Define $$ x_k := (0, ..., \underset{\text{k-th spot}}{1/\sqrt k}, 0, 0,...,), $$ for all $k, n \in \mathbb{N}$, then indeed $$ \overline{\mathrm{span}\lbrace x_k \rbrace_{k=1}^\infty} = \ell^2. $$ I would like to check this statement. Then I thought to do as follows. First, the set $x_k$ is clearly orthogonal.
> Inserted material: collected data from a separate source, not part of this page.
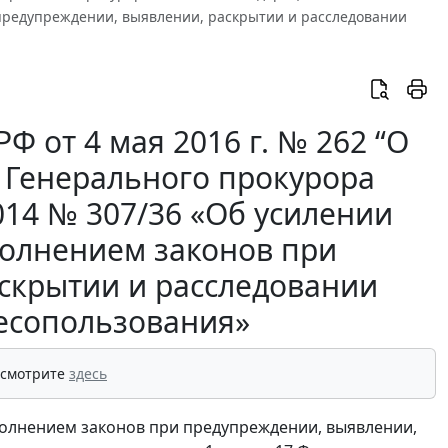
 предупреждении, выявлении, раскрытии и расследовании
 от 4 мая 2016 г. № 262 “О
 Генерального прокурора
014 № 307/36 «Об усилении
полнением законов при
скрытии и расследовании
лесопользования»
 смотрите
здесь
полнением законов при предупреждении, выявлении,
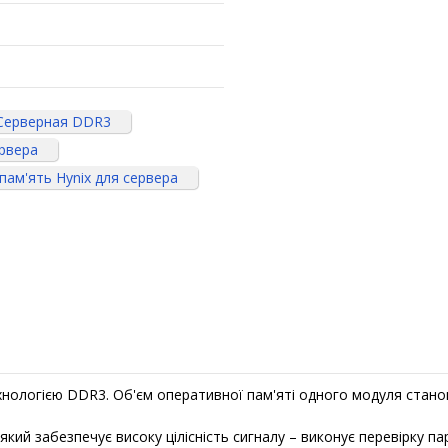
Серверная DDR3
ервера
пам'ять Hynix для сервера
ологією DDR3. Об'єм оперативної пам'яті одного модуля стано
ий забезпечує високу цілісність сигналу – виконує перевірку п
Then for each $x\in\ell^2$ we have $$x=\sum_k \langle x,x_k\rangle x_k$$ and $$\|x\|^2=\sum_k |\langle x,x_k\rangle|^2$$ Orthogonal decomposition of $\ell^2$: $\ell^2=X\oplus X^{\perp}$ where $X=\overline{\mathrm{span}\lbrace x_k \rbrace_{k=1}^\infty}$. If I consider $x\in X^{\perp}$ we have that $\langle x, x_k\rangle=0$ for each $k$. Thus $\|x\|^2=\sum_k |\langle x,x_k\rangle|^2=0$ and so $x=0$. But this means that $X^{\perp}=\{0\}$ and thus the claim. Right?